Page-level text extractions
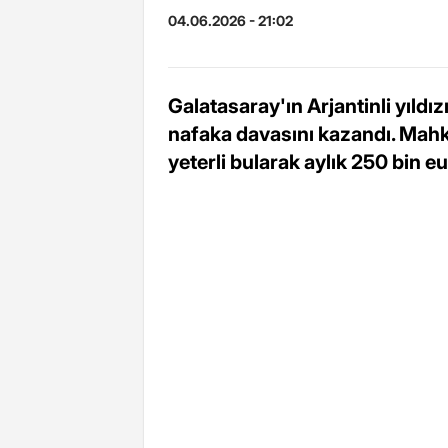
04.06.2026 - 21:02
Galatasaray'ın Arjantinli yıldı
nafaka davasını kazandı. Ma
yeterli bularak aylık 250 bin eu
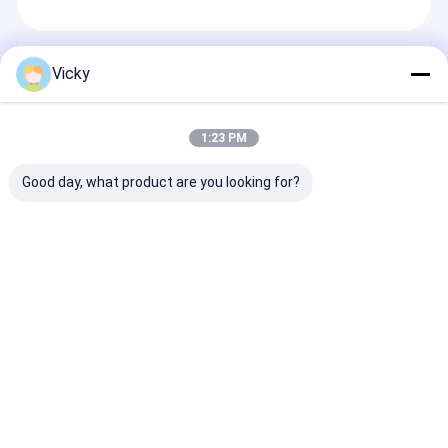
Prodotti Raccomandati
Vicky
1:23 PM
Good day, what product are you looking for?
Macchina
Macchina
Macchina di
laminatrice per
laminatrice per
laminazione
estrusione di nastro
estrusione di carta
parteggiata d
adesivo di alto valore
su un lato di alto
del film 1550
valore
dell'ANIMALE
Invia richiesta
Invia richiesta
Invia richi
DOMESTICO di
Coating del PE
Casa
Circa noi
Contattaci
Desktop Site
Mappa del sito
Politica sulla privacy
Qualità
Macchina ricoprente della laminazione dell'estrusione
Fabbrica cinese.Copyright © 2026 JIANGSU LAIYI PACKING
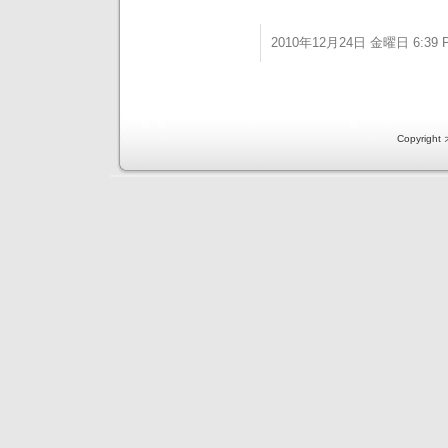
2010年12月24日 金曜日 6:39 
Copyri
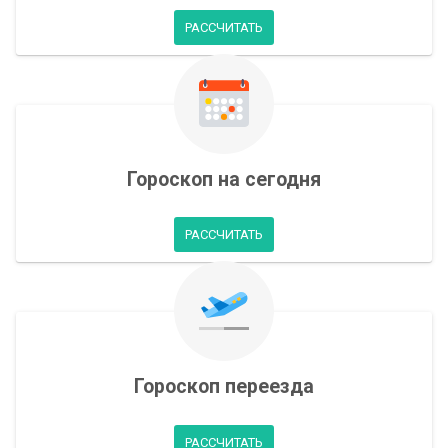
РАССЧИТАТЬ
Гороскоп на сегодня
РАССЧИТАТЬ
Гороскоп переезда
РАССЧИТАТЬ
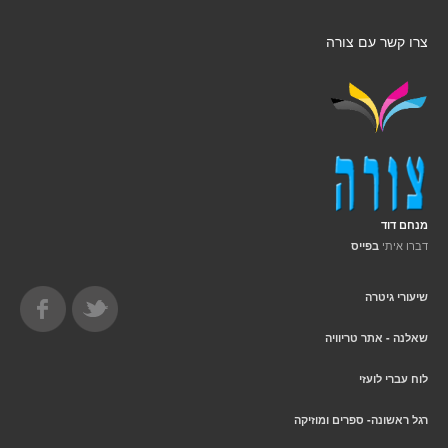
צרו קשר עם צורה
מנחם דוד
דברו איתי
בפייס
שיעורי גיטרה
שאלנה - אתר טריוויה
לוח עברי לועזי
רגל ראשונה- ספרים ומוזיקה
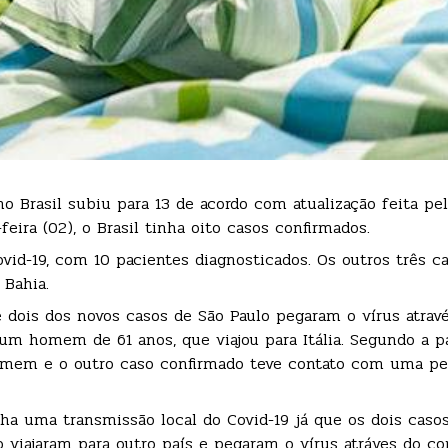
 Brasil subiu para 13 de acordo com atualização feita pel
eira (02), o Brasil tinha oito casos confirmados.
vid-19, com 10 pacientes diagnosticados. Os outros três c
 Bahia.
e dois dos novos casos de São Paulo pegaram o vírus atrav
um homem de 61 anos, que viajou para Itália. Segundo a p
homem e o outro caso confirmado teve contato com uma p
nha uma transmissão local do Covid-19 já que os dois caso
 viajaram para outro país e pegaram o vírus atráves do c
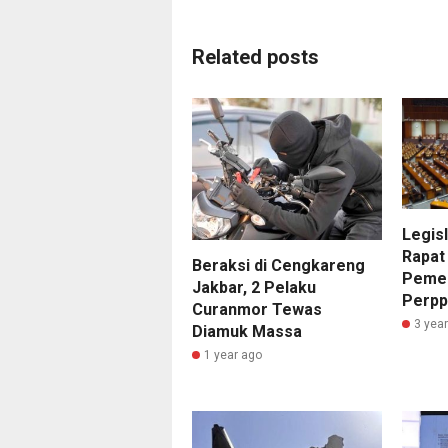
Related posts
Legisl
Rapat
Beraksi di Cengkareng
Pemer
Jakbar, 2 Pelaku
Perpp
Curanmor Tewas
3 yea
Diamuk Massa
1 year ago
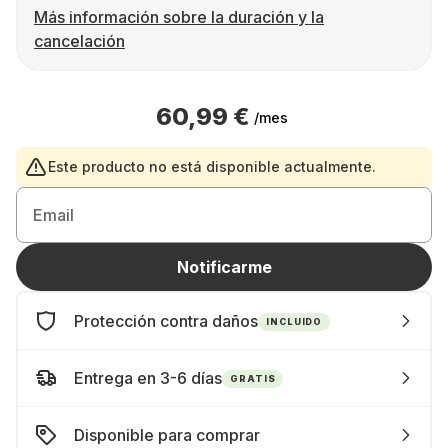
Más información sobre la duración y la
cancelación
60,99 €
/mes
Este producto no está disponible actualmente.
Email
Notificarme
Protección contra daños
INCLUIDO
Entrega en 3-6 días
GRATIS
Disponible para comprar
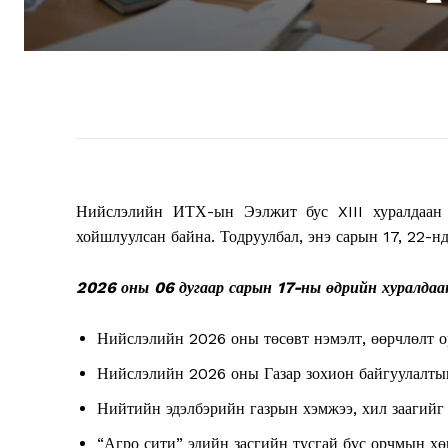
Нийслэлийн ИТХ-ын Ээлжит бус XIII хуралдаан 
хойшлуулсан байна. Тодруулбал, энэ сарын 17, 22-нд
2026 оны 06 дугаар сарын 17-ны өдрийн хуралдаа
Нийслэлийн 2026 оны төсөвт нэмэлт, өөрчлөлт ор
Нийслэлийн 2026 оны Газар зохион байгуулалтын 
Нийтийн эдэлбэрийн газрын хэмжээ, хил заагийг 
“Агро сити” эдийн засгийн тусгай бүс орчмын х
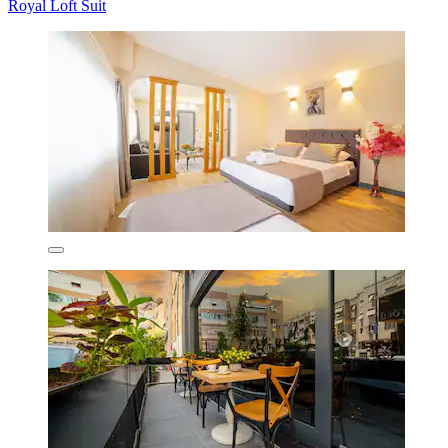
Royal Loft Suit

• Exercise description:
All of the data is to be reproduced exactly, with the pictures left out.

• Written response:
04.06.2026 - 21:02
Galatasaray'ın Arjantinli yıldı
nafaka davasını kazandı. Ma
yeterli bularak aylık 250 bin eu
Prodotti Raccomandati
Vicky
1:23 PM
Good day, what product are you looking for?
Macchina
Macchina
Macchina di
laminatrice per
laminatrice per
laminazione
estrusione di nastro
estrusione di carta
parteggiata d
adesivo di alto valore
su un lato di alto
del film 1550
valore
dell'ANIMALE
Invia richiesta
Invia richiesta
Invia richi
DOMESTICO di
Coating del PE
Casa
Circa noi
Contattaci
Desktop Site
Mappa del sito
Politica sulla privacy
Qualità
Macchina ricoprente della laminazione dell'estrusione
Fabbrica cinese.Copyright © 2026 JIANGSU LAIYI PACKING
2010年12月24日 金曜日 6:39 
Copyri
РАССЧИТАТЬ
Гороскоп на сегодня
РАССЧИТАТЬ
Гороскоп переезда
РАССЧИТАТЬ
צרו קשר עם צורה
מנחם דוד
דברו איתי
בפייס
שיעורי גיטרה
שאלנה - אתר טריוויה
לוח עברי לועזי
רגל ראשונה- ספרים ומוזיקה
 Brasil subiu para 13 de acordo com atualização feita pel
eira (02), o Brasil tinha oito casos confirmados.
vid-19, com 10 pacientes diagnosticados. Os outros três c
 Bahia.
e dois dos novos casos de São Paulo pegaram o vírus atrav
um homem de 61 anos, que viajou para Itália. Segundo a p
homem e o outro caso confirmado teve contato com uma p
nha uma transmissão local do Covid-19 já que os dois caso
 viajaram para outro país e pegaram o vírus atráves do c
Related posts
Legisl
Rapat
Beraksi di Cengkareng
Pemer
Jakbar, 2 Pelaku
Perpp
Curanmor Tewas
3 yea
Diamuk Massa
1 year ago
Más información sobre la duración y la
cancelación
60,99 €
/mes
Este producto no está disponible actualmente.
Email
Notificarme
Protección contra daños
INCLUIDO
Entrega en 3-6 días
GRATIS
Disponible para comprar
Нийслэлийн ИТХ-ын Ээлжит бус XIII хуралдаан 
хойшлуулсан байна. Тодруулбал, энэ сарын 17, 22-нд
2026 оны 06 дугаар сарын 17-ны өдрийн хуралдаа
Нийслэлийн 2026 оны төсөвт нэмэлт, өөрчлөлт ор
Нийслэлийн 2026 оны Газар зохион байгуулалтын 
Нийтийн эдэлбэрийн газрын хэмжээ, хил заагийг 
“Агро сити” эдийн засгийн тусгай бүс орчмын х
Royal Loft Suit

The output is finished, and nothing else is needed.